Todos eles são funcionários da Hegelmann Fleet, subsidiária do grupo Hegelmann cuja sede francesa (Hegelmann Logistics France) está localizada na Rue de la Caille, em Châtenoy-le-Royal, 130 km ao norte de Lyon. A história ganhou as manchetes depois que um membro do partido político France Insoumise (LFI), que passava em frente à sede da empresa, percebeu  os Condutores Profissionais em greve  e decidiu parar para ouvir os motivos da mobilização. A rede de ativistas e associações humanitárias mobilizou-se imediatamente para apoiá-los, doando produtos alimentares e criando uma angariação de fundos solidária online no portal francês Leetchi.com.


Também interveio no assunto o sindicato CGT Orano  , segundo o qual os condutores profissionais não recebem os seus salários desde maio, embora os recibos de vencimento sejam entregues periodicamente e estejam agora em Chatenoy, em alojamento coletivo. Neles foram instaurados dois processos de urgência, um perante o Tribunal do Trabalho de Chalon Sur Saône e outro perante o Tribunal Comercial de Chalon Sur Saône, com a intervenção dos serviços do Ministério do Trabalho.

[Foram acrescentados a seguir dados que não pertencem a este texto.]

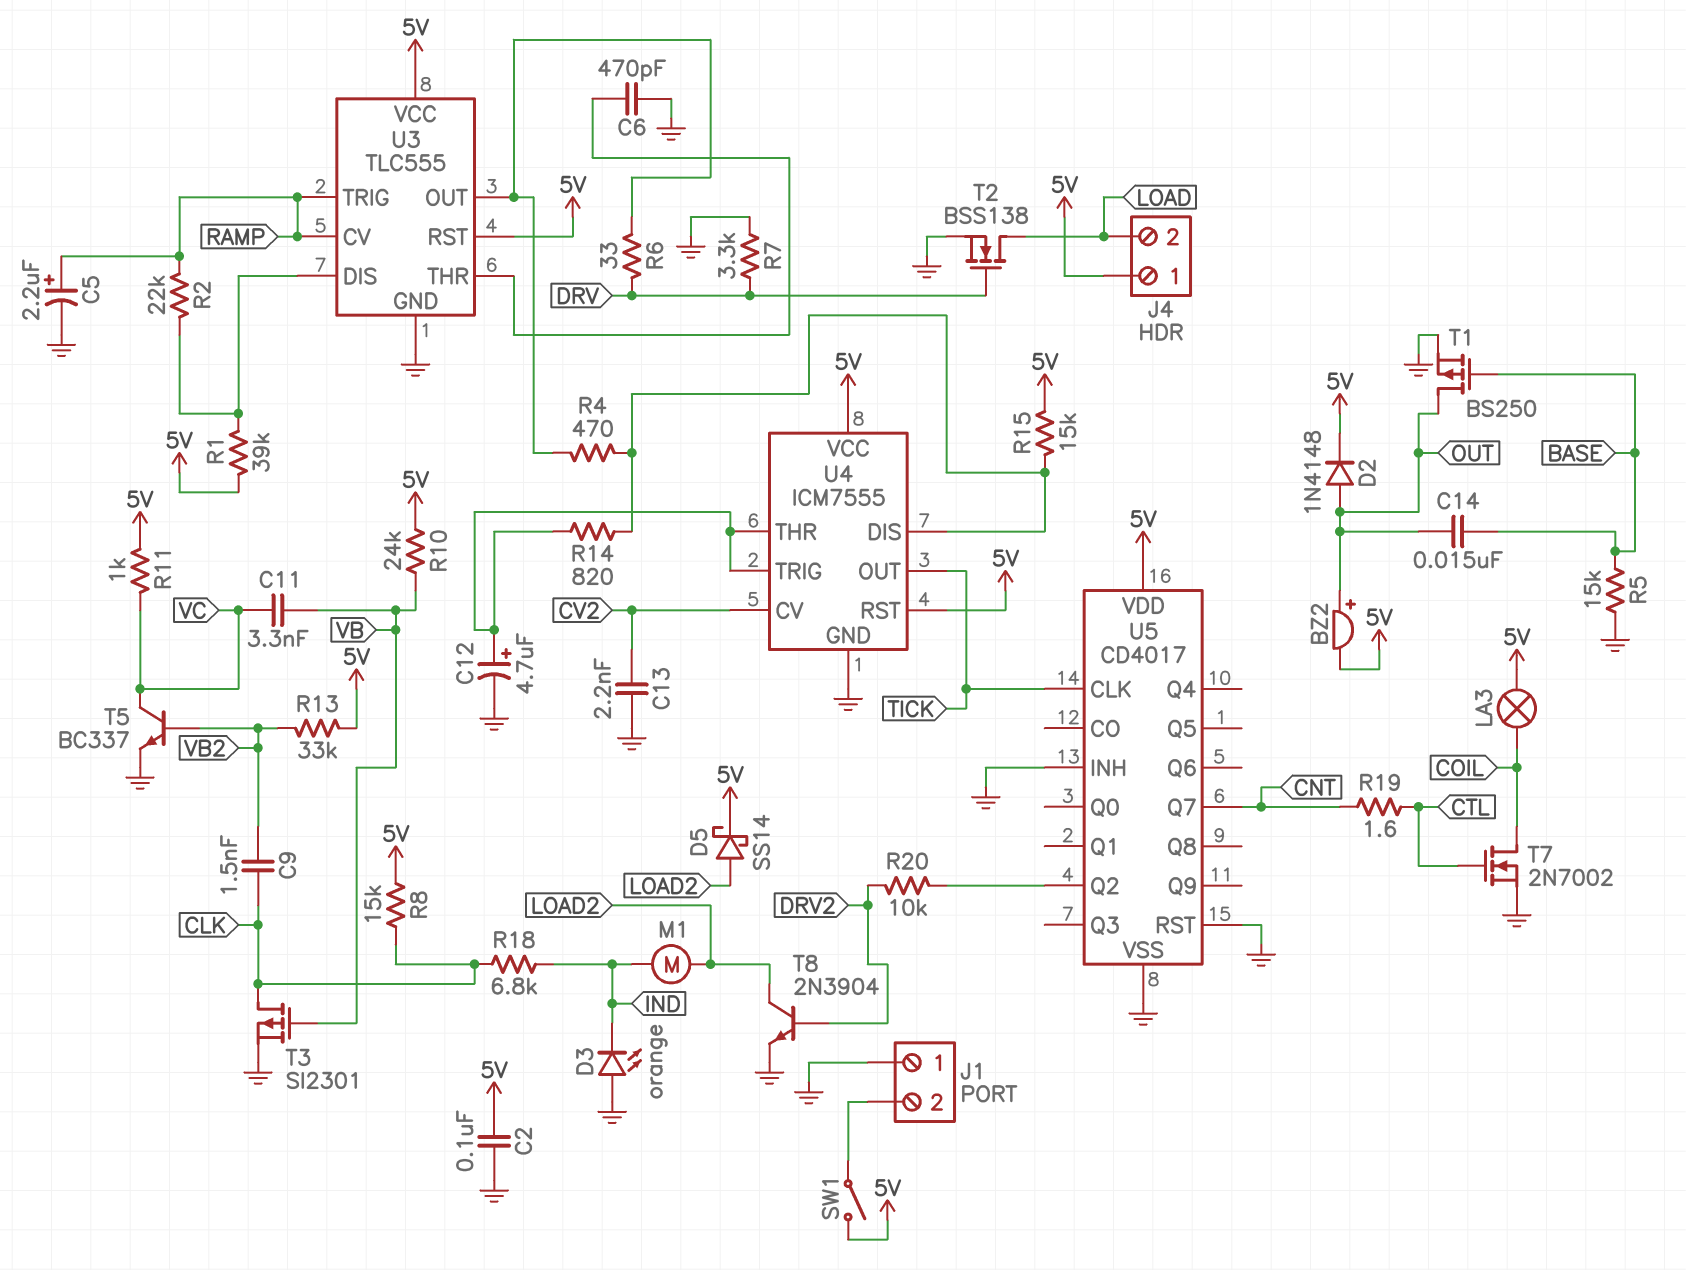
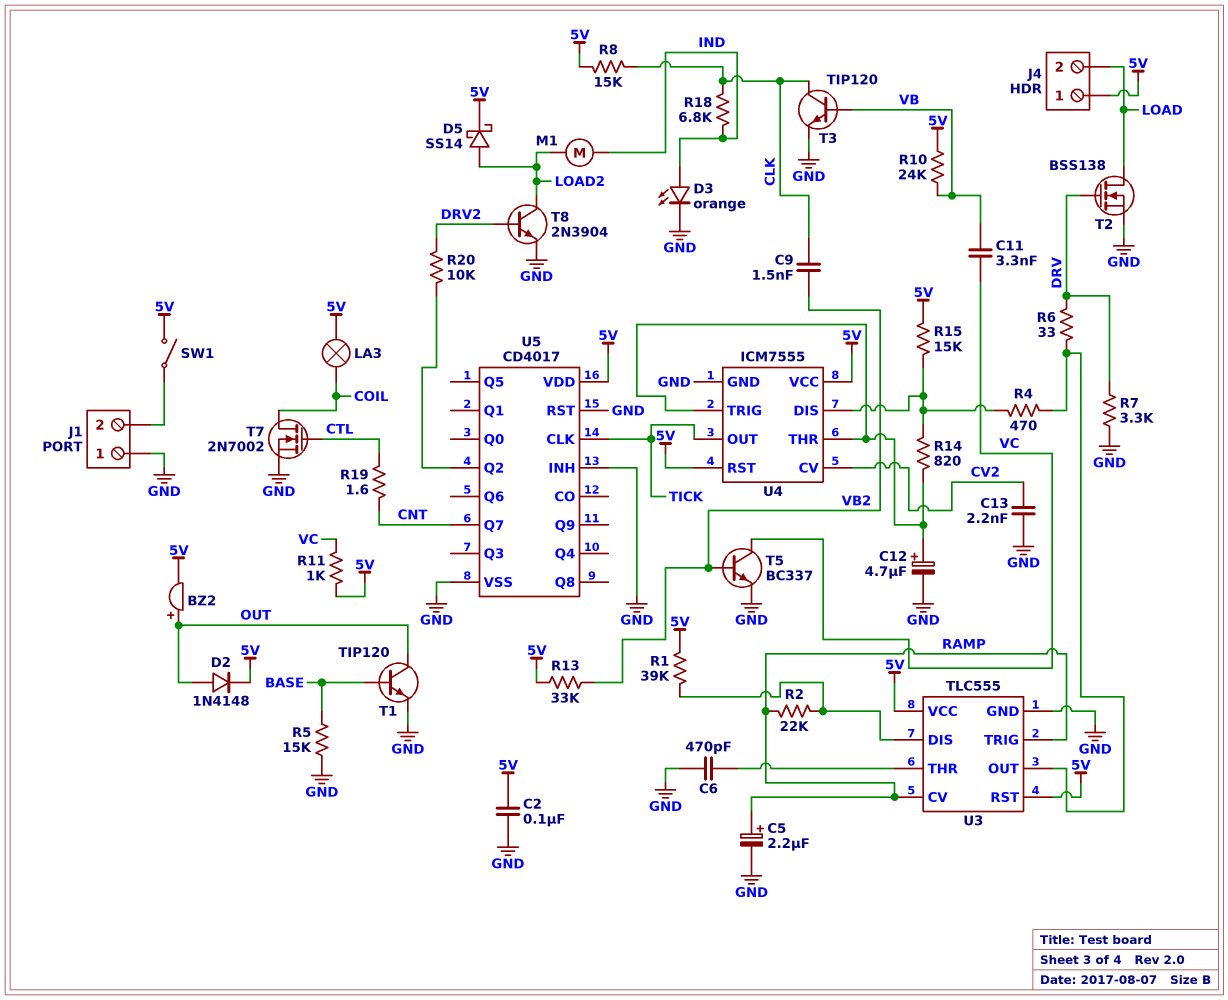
C14: 15nF (BASE, OUT) -> none
D3: LED orange (A GND, K IND) -> LED orange (A IND, K GND)
T1: PMOS BS250 (G BASE, D OUT, S GND) -> NPN TIP120 (B BASE, C OUT, E GND)
T3: PMOS SI2301 (G VB, D CLK, S GND) -> NPN TIP120 (B VB, C CLK, E GND)

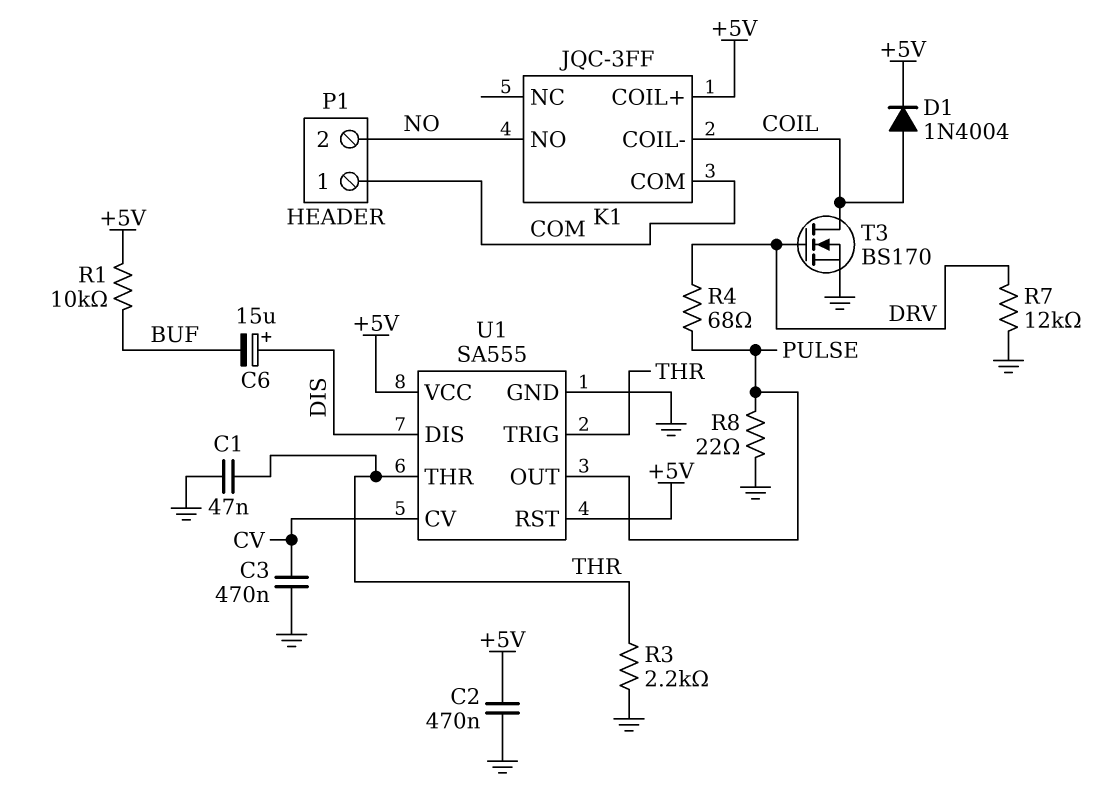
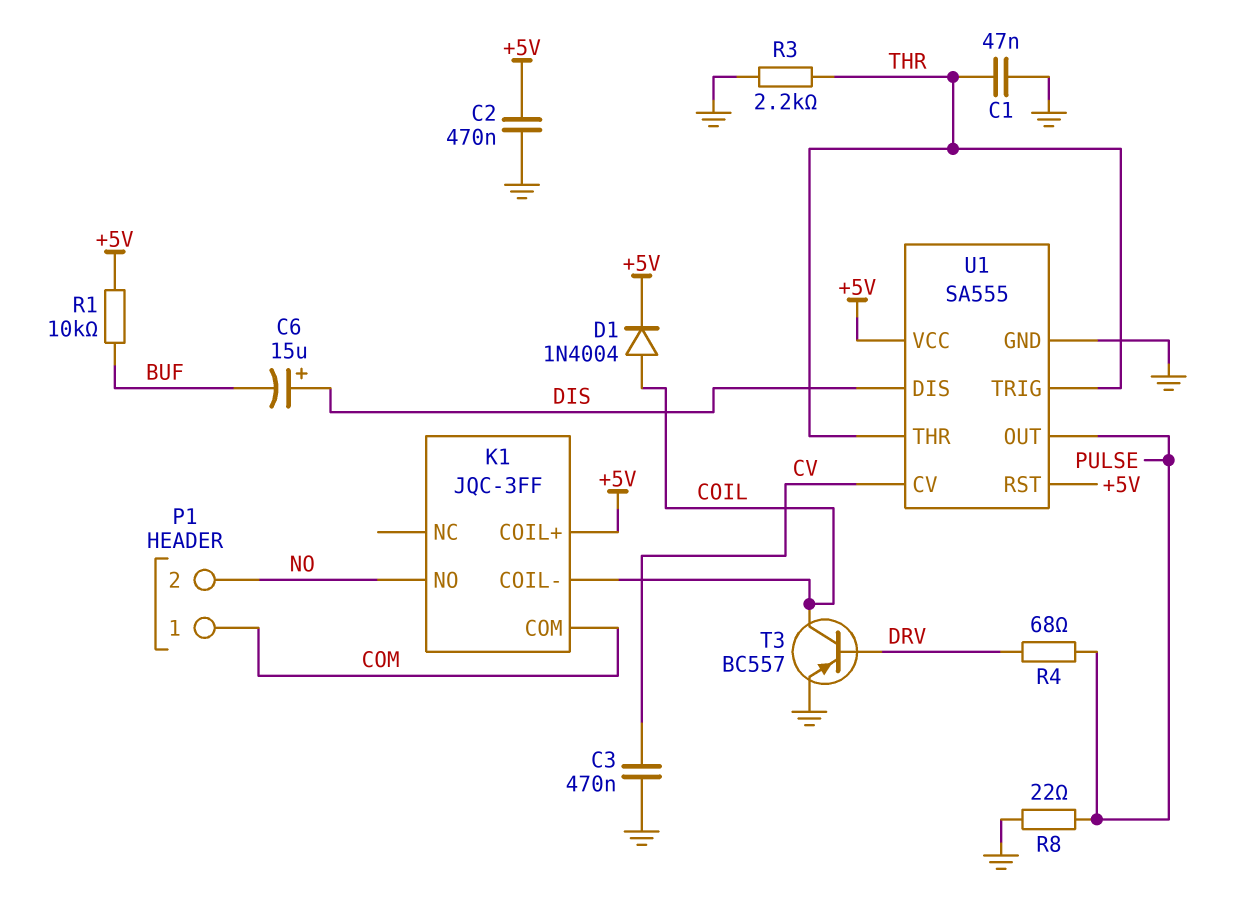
R7: 12k (DRV, GND) -> none
T3: NMOS BS170 (G DRV, D COIL, S GND) -> PNP BC557 (B DRV, C COIL, E GND)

Um dos condutores profissionais, da Lituânia, recebeu os seus salários atrasados ​​na sequência de uma audiência que teve lugar no início de agosto de 2024. No dia 28 de agosto, apesar do pedido de adiamento de Hegelmann, foi proferida uma decisão impondo ao empregador o  pagamento de três meses de salários atrasados,  também aos outros oito Condutores do Grupo. Segundo o jornal francês Le Journal de Saône-et-Loire, a Hegelmann França tem agora quinze dias para recorrer.


Antes do início do caso, alguns activistas também  distribuíram panfletos perto do Tribunal , para sensibilizar ainda mais a opinião pública. Afirma que “queremos que os direitos dos trabalhadores sejam respeitados para que possam viver com dignidade”. Até o momento Hegelmann não se pronunciou sobre o ocorrido e o silêncio mantido pela empresa foi descrito como ensurdecedor pelo advogado dos Condutores Profissionais. 


Esta não é a primeira vez que a transportadora se envolve num conflito relacionado com as condições de trabalho do seu pessoal. No final de 2021 surgiu outra história, desta vez relacionada com  a subsidiária polaca do Grupo. Durante uma verificação policial de rotina em Battice, na Bélgica, descobriu-se que um camionista ucraniano tinha sido forçado a viver no seu camião durante dezassete semanas sem receber qualquer salário. Recebeu apenas reembolsos ocasionais e irregulares de 45 euros, o que, segundo o empresário, teria sido suficiente para cobrir necessidades básicas.